**SOURCE MATERIAL:**
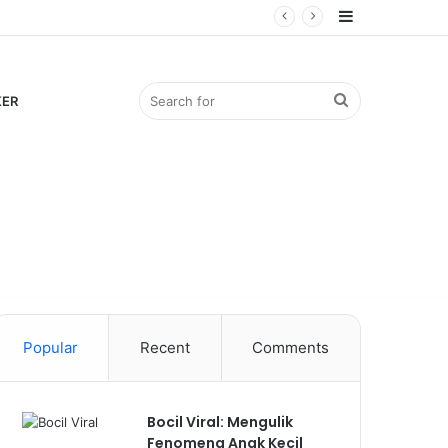
Sidebar
Search
KER
for
Popular
Recent
Comments
Bocil Viral: Mengulik
Fenomena Anak Kecil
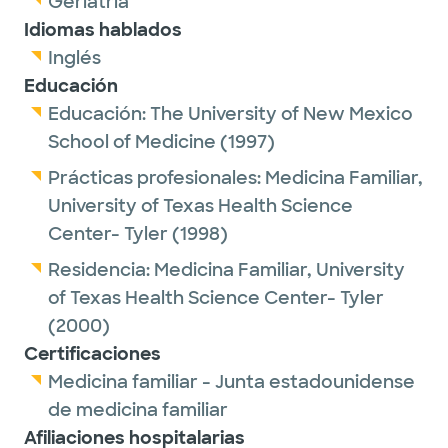
Geriatría
medications, when possible, by promoting
Idiomas hablados
lifestyle changes. She believes that building
Inglés
close and trusting relationships with her
Educación
patients is the best basis for providing full
Educación:
The University of New Mexico
preventive and acute care.
School of Medicine
(1997)
Outside of work, Dr. Madsen enjoys spending
Prácticas profesionales:
Medicina Familiar,
time with family and traveling.
University of Texas Health Science
Center- Tyler
(1998)
Residencia:
Medicina Familiar,
University
of Texas Health Science Center- Tyler
(2000)
Certificaciones
Medicina familiar - Junta estadounidense
de medicina familiar
Afiliaciones hospitalarias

**TASK REQUIREMENTS:** Lines in the listing above that contain the word "Tyler" must be copied; leave out the rest.

**WRITTEN RESPONSE:**
Center- Tyler
of Texas Health Science Center- Tyler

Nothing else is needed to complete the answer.